Translation:The class ended.
There is functionally no difference since there is no explicit pronoun. Report it.
"The class was finished" would not be acceptable. おわる is already an intransitive verb. "The class/lesson (has) finished" is apt.
I agree, that's changing the grammar of the Japanese unnecessarily. "Class finished" was accepted for me.
While I have finished class (NB: not I finished class) could be acceptable, Japanese often uses the passive voice. It makes more sense to translate it in the way Duolingo is trying to get you to.
Is "Class had ended" a wrong translation for this? If so, what is the optimal Japanese translation for that sentence?
As a sentence fragment, no, it wouldn't be wrong, but without context, we should try to take this as the entire sentence.
終わる= to finish; to end; to close Why is "The class/lesson closed." wrong and "The class ended." correct? Both must be correct, right?
"The class closed" sounds strange to my American ear, don't know if it's a regional thing.
Didnt じゅぎょう mean classroom and クラス mean class? Didnt this sentence technically mean this classroom ended?
Classroom = Kyoushitsu (きょうしつ / 教室)
Class = Jyugyou (じゅぎょう / 授業)
Class = Kurasu (クラス)
With the caveat that クラス (kurasu) in Japanese only refers to the group of people who make up the class.
I understand how "I finished the class" is wrong, but the correct answer is "We finished the class?"
I'm not really sure why "we finished the class" is one of the possible answers because I don't think it's a very good translation, but the main answer listed in this thread is "the class ended".
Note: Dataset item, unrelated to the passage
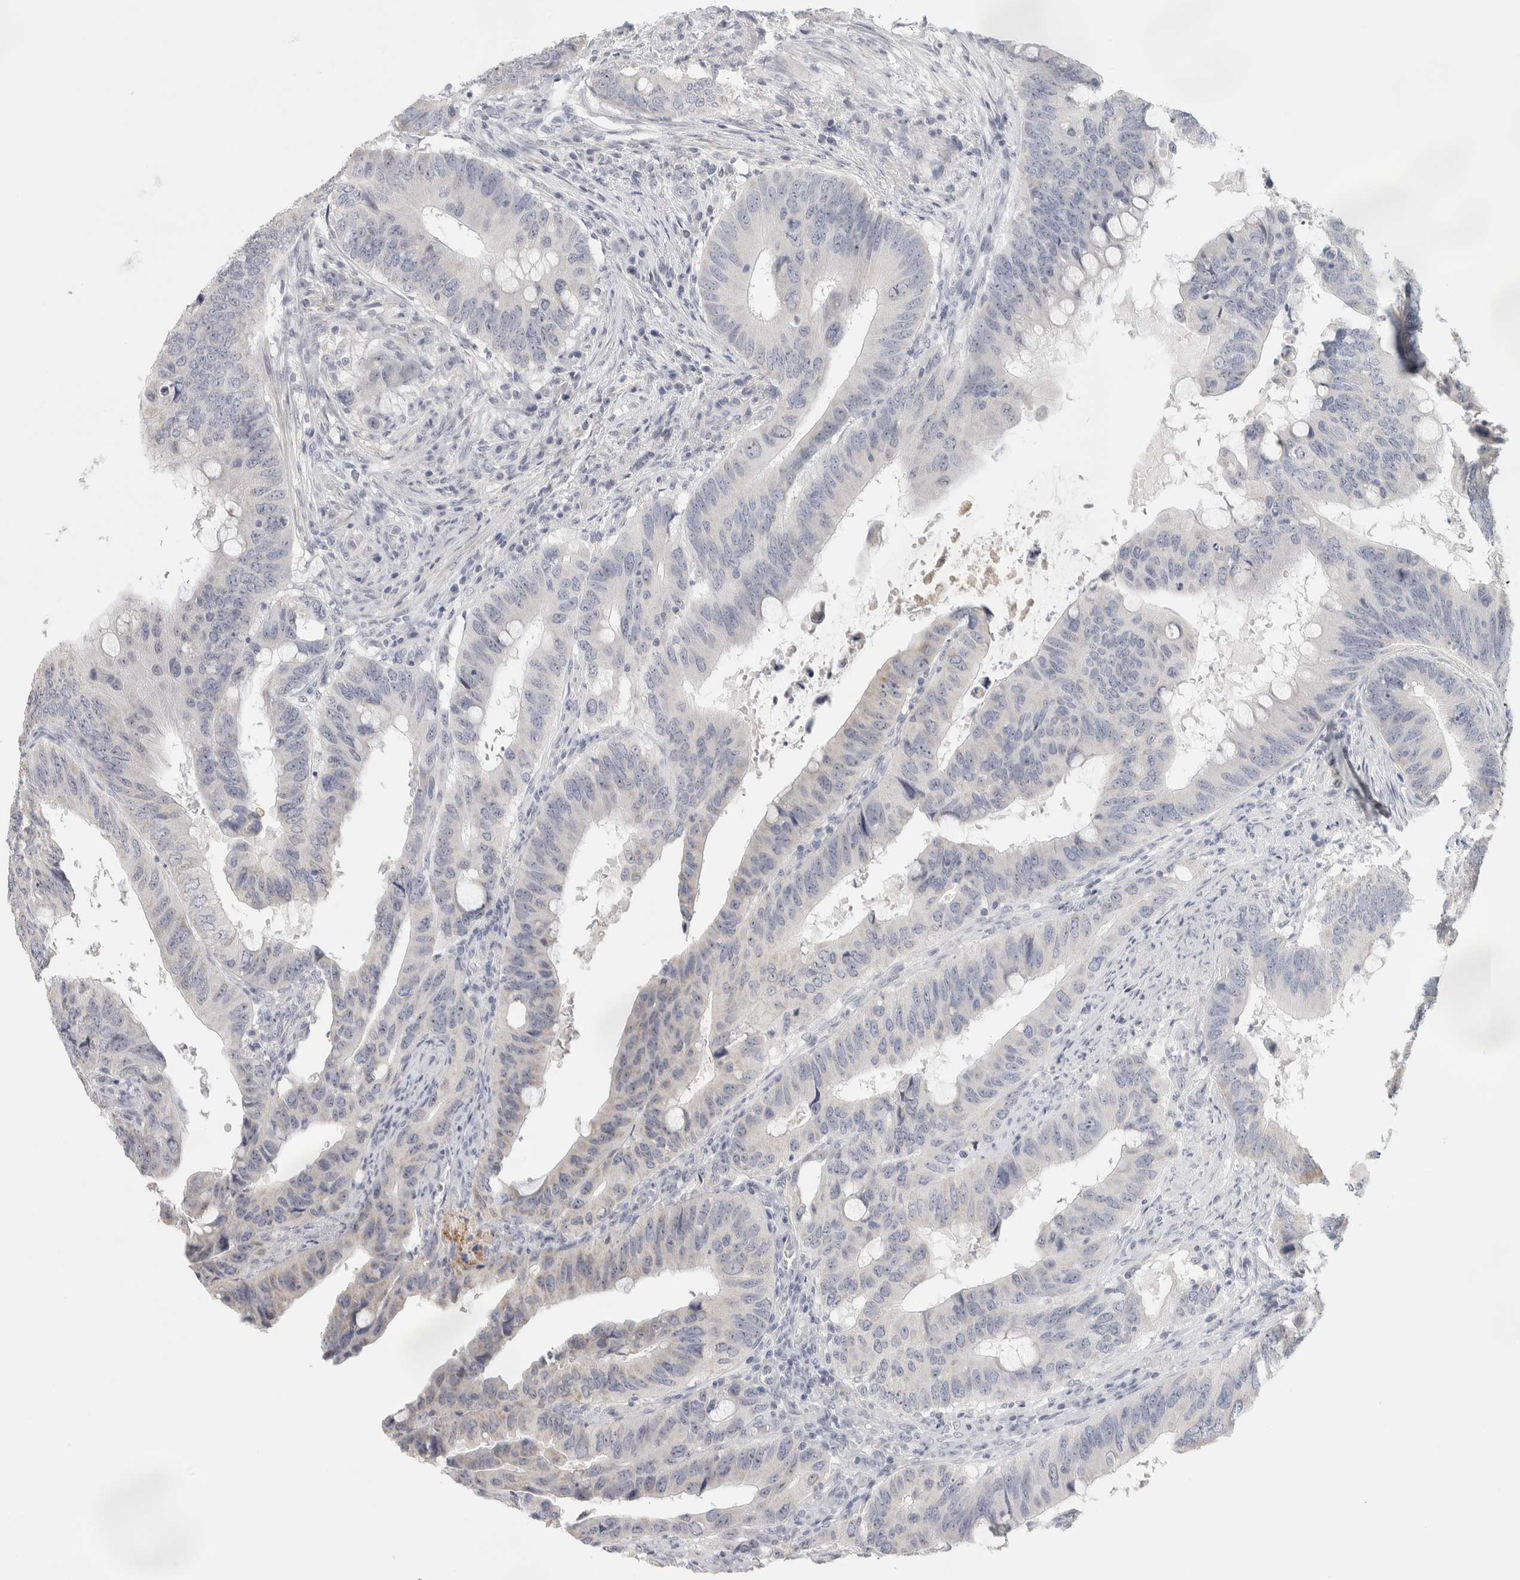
{"staining": {"intensity": "weak", "quantity": "25%-75%", "location": "nuclear"}, "tissue": "colorectal cancer", "cell_type": "Tumor cells", "image_type": "cancer", "snomed": [{"axis": "morphology", "description": "Adenocarcinoma, NOS"}, {"axis": "topography", "description": "Colon"}], "caption": "Tumor cells demonstrate low levels of weak nuclear staining in approximately 25%-75% of cells in colorectal adenocarcinoma. The protein of interest is shown in brown color, while the nuclei are stained blue.", "gene": "DCXR", "patient": {"sex": "male", "age": 71}}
i write 'the class was over' the answer is 'the class "is" over' 'ました' is past tense, but the answer is 'the class "is" over'
Using the verb "to be" rather than "finish" or "end" makes the translation a little more complicated. When you say something "is over", it's present tense, but it's referring to something that has already happened. The class finished, so it is over.